# What is needed
Search term "León": copy each line of the data containing it.
───── Available data
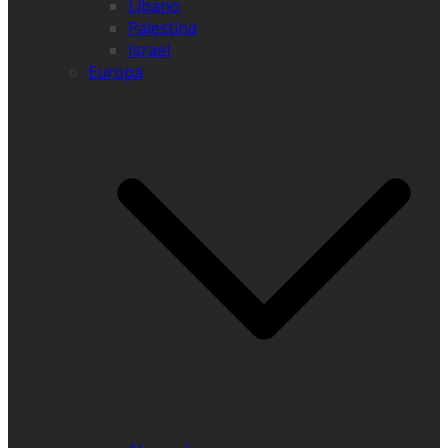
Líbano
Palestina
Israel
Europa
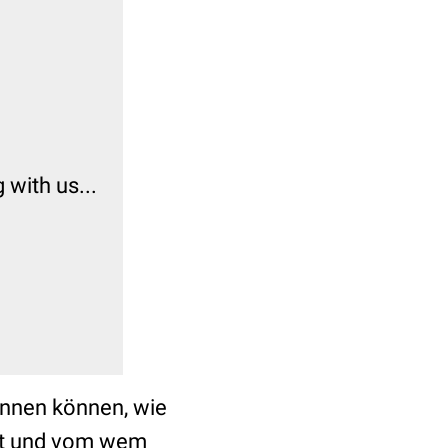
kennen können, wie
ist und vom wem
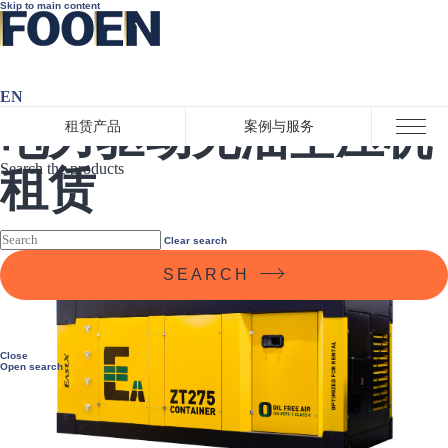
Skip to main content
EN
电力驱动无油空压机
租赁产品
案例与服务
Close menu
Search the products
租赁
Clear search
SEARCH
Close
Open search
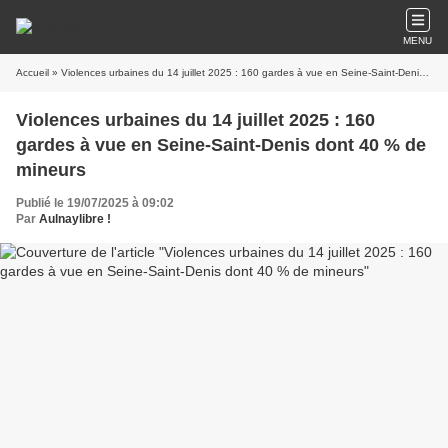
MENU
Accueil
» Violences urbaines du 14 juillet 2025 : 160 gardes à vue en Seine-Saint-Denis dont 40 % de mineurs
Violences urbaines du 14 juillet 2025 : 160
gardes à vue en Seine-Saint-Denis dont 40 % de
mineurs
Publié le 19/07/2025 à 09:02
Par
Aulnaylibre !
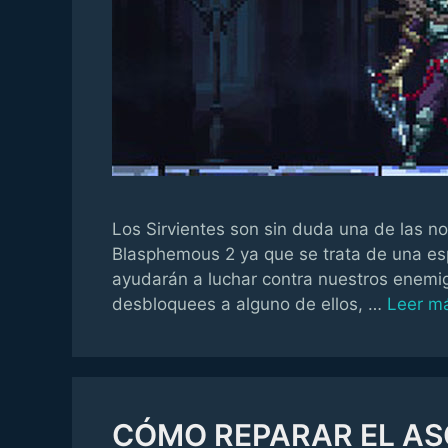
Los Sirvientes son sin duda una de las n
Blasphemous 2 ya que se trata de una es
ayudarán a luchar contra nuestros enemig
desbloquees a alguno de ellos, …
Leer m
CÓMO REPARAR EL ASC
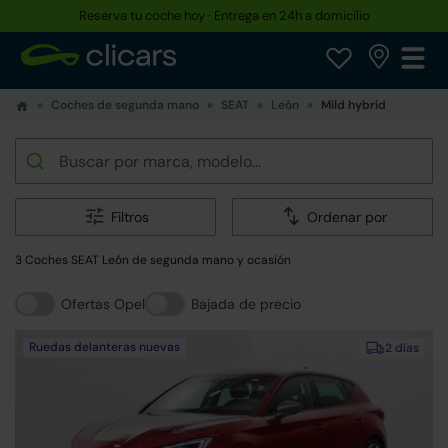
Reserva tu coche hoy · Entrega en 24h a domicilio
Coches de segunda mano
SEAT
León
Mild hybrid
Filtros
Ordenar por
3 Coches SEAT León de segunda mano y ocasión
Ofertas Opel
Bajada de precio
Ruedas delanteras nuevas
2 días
──────────
───── Available data
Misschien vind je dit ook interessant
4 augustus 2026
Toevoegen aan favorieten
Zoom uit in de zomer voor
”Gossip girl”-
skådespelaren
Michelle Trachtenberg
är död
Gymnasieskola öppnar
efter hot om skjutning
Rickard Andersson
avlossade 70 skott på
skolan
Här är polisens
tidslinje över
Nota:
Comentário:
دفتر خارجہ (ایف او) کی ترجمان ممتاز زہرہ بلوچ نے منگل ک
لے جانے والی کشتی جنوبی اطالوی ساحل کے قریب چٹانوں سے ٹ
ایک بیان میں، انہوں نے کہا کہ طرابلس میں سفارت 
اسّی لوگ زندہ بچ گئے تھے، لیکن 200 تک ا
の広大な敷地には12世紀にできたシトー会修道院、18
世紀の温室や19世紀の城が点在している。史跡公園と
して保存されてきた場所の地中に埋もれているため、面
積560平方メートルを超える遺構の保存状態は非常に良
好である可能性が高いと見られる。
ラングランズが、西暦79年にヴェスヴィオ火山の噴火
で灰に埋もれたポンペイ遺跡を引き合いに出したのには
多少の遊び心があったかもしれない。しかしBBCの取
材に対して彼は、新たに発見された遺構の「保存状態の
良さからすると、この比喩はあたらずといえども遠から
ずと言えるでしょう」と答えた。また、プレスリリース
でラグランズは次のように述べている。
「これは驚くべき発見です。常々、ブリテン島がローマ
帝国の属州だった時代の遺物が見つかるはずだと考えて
──────────
# Answer to this exercise
León
3 Coches SEAT León de segunda mano y ocasión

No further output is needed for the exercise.